Just then his phone burbled again. He read the new message and then stretched back and stabbed in a reply.

“They’re waiting for me,” he said, standing up and pocketing the phone. “So, how far gone are you?”

“Oh, there’s bags of time to get used to it,” I said. “It’s not due till the beginning of October.”

“No, I mean, how far gone?”

“Only about five weeks. Did you really not notice anything? I probably haven’t been all that much fun to be with!”

He shrugged.

“Don’t worry, it doesn’t last long, the sick stage. I’ll be right as rain in a few weeks,” I said.

He hesitated, his hands on the back of his chair, then he jammed it in under the table. “Listen. How many ways do I have to say it? I don’t want a kid. You can’t spring this on me. I’m not prepared to have a kid. So you’ll just have to do what you have to do. Deal with it.”

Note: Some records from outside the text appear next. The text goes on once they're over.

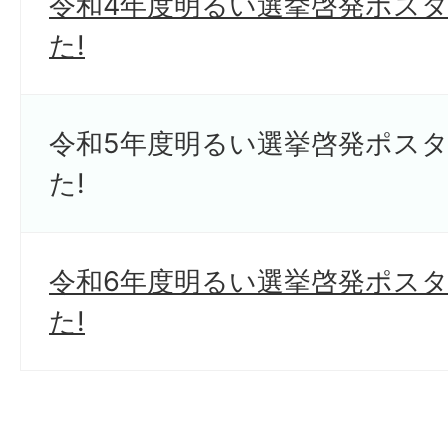
令和4年度明るい選挙啓発ポス
た!
令和5年度明るい選挙啓発ポス
た!
令和6年度明るい選挙啓発ポス
た!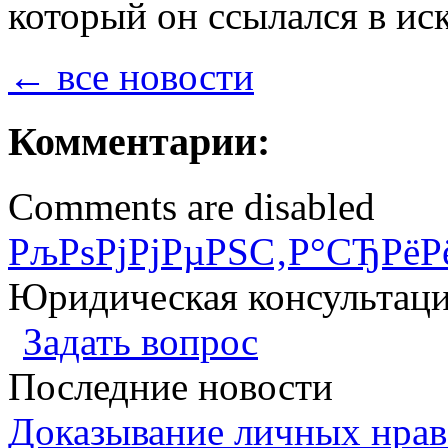
который он ссылался в ис
← все новости
Комментарии:
Comments are disabled
РљРѕРјРјРµРЅС‚Р°СЂРёР
Юридическая консультац
Задать вопрос
Последние новости
Доказывание личных нрав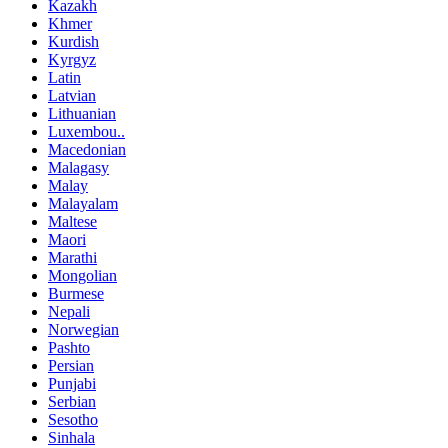
Kazakh
Khmer
Kurdish
Kyrgyz
Latin
Latvian
Lithuanian
Luxembou..
Macedonian
Malagasy
Malay
Malayalam
Maltese
Maori
Marathi
Mongolian
Burmese
Nepali
Norwegian
Pashto
Persian
Punjabi
Serbian
Sesotho
Sinhala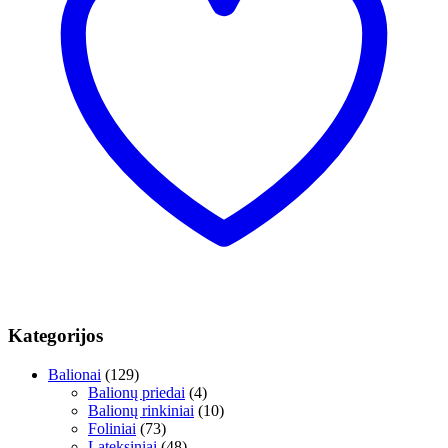
Kategorijos
Balionai
(129)
Balionų priedai
(4)
Balionų rinkiniai
(10)
Foliniai
(73)
Lateksiniai
(48)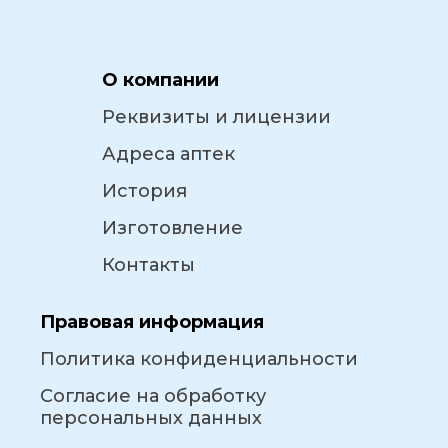
О компании
Реквизиты и лицензии
Адреса аптек
История
Изготовление
Контакты
Правовая информация
Политика конфиденциальности
Согласие на обработку
персональных данных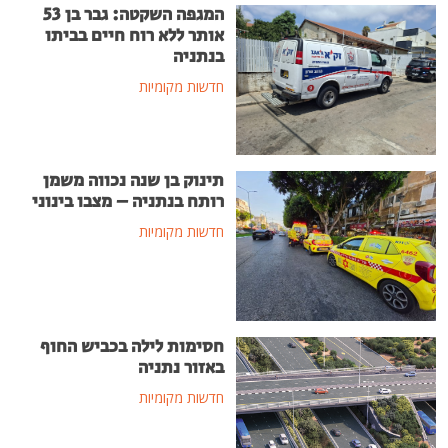
המגפה השקטה: גבר בן 53
אותר ללא רוח חיים בביתו
בנתניה
חדשות מקומיות
תינוק בן שנה נכווה משמן
רותח בנתניה – מצבו בינוני
חדשות מקומיות
חסימות לילה בכביש החוף
באזור נתניה
חדשות מקומיות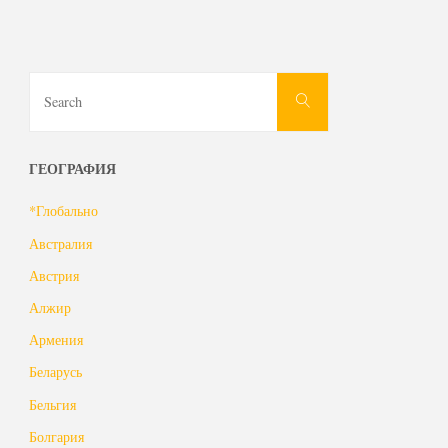
Search
Search
for:
ГЕОГРАФИЯ
*Глобально
Австралия
Австрия
Алжир
Армения
Беларусь
Бельгия
Болгария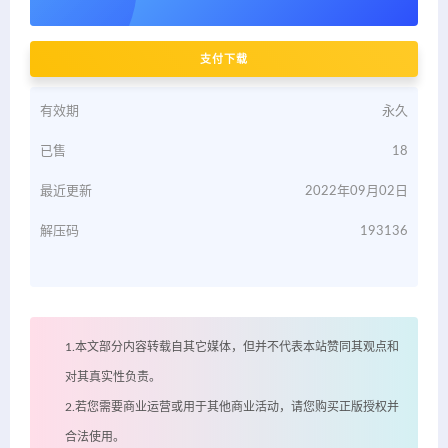
支付下载
有效期
永久
已售
18
最近更新
2022年09月02日
解压码
193136
1.本文部分内容转载自其它媒体，但并不代表本站赞同其观点和
对其真实性负责。
2.若您需要商业运营或用于其他商业活动，请您购买正版授权并
合法使用。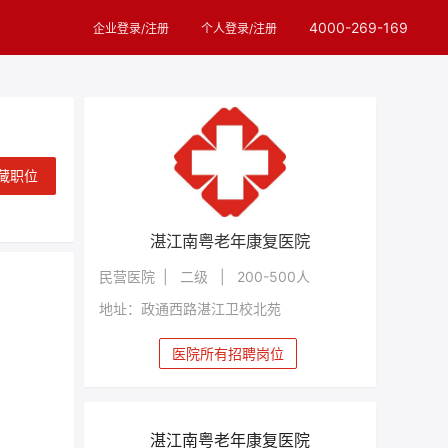
4000-269-169
企业登录/注册
个人登录/注册
藏职位
湛江南粤老年康复医院
民营医院 | 二级 | 200-500人
地址：政通西路湛江卫校北苑
医院所有招聘岗位
湛江南粤老年康复医院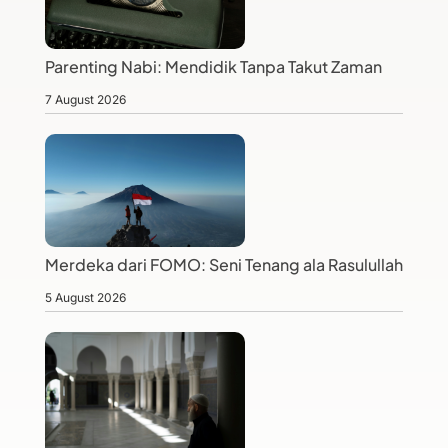
Parenting Nabi: Mendidik Tanpa Takut Zaman
7 August 2026
Merdeka dari FOMO: Seni Tenang ala Rasulullah
5 August 2026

“Deal with it? What are you saying?”

“I’m saying if you want to make a go of it with me, fine, I’ll make a go of it with you. But not with a kid. A kid was never in the plan, there’s no way we can afford it. If you get rid of it, fine. If you keep it, also fine, but you’re on your own.”

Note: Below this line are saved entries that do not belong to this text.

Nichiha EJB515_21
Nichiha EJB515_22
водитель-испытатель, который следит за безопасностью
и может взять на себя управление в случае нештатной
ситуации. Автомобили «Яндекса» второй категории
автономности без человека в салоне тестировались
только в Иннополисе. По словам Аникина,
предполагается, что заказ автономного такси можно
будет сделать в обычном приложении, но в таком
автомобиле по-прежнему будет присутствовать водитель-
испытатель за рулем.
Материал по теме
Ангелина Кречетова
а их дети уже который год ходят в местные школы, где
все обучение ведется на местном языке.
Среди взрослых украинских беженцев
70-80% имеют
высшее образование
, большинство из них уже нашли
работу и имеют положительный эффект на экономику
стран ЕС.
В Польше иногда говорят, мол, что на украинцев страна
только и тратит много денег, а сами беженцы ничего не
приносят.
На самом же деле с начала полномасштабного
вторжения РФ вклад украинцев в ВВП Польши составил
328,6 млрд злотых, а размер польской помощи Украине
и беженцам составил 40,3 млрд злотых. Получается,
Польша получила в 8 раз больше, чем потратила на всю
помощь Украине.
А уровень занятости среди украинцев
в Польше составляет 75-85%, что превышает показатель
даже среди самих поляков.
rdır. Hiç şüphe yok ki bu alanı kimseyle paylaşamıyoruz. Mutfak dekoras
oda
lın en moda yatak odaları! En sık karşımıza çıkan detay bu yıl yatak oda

“You’re telling me to get rid of a healthy baby? To have an abortion?”

“I’m telling you I don’t want a kid. I’m not telling you what to do, it’s up to you. I’m not forcing you.”

He left before I could say any more. A few moments after he had gone, the waitress padded forward to remove our breakfast dishes. “Take your time,” she said to me. “No rush.” I did take my time. For several minutes I stared out the window. The waitress returned and began wiping the sideboard. I closed my eyes, and when I opened them again it was like arriving back in the room after an absence to find it bigger, or at least empty of something it had contained before. The yellow electric globe lights on the walls shone with an old, dusty warmth. The sun was rising higher, burning slightly above the horizon and casting streaks of silver light across the garden and in over the windowsill. The waitress set to work with a vacuum cleaner. I fancied she started at the farthest corner of the room from me so as to disturb me least; that was sweet of her. She smiled as she finished up and left, trailing the vacuum behind her on squeaky castors. Then a different waitress came with trays of glasses and cutlery wrapped in paper napkins and began to set tables for lunch.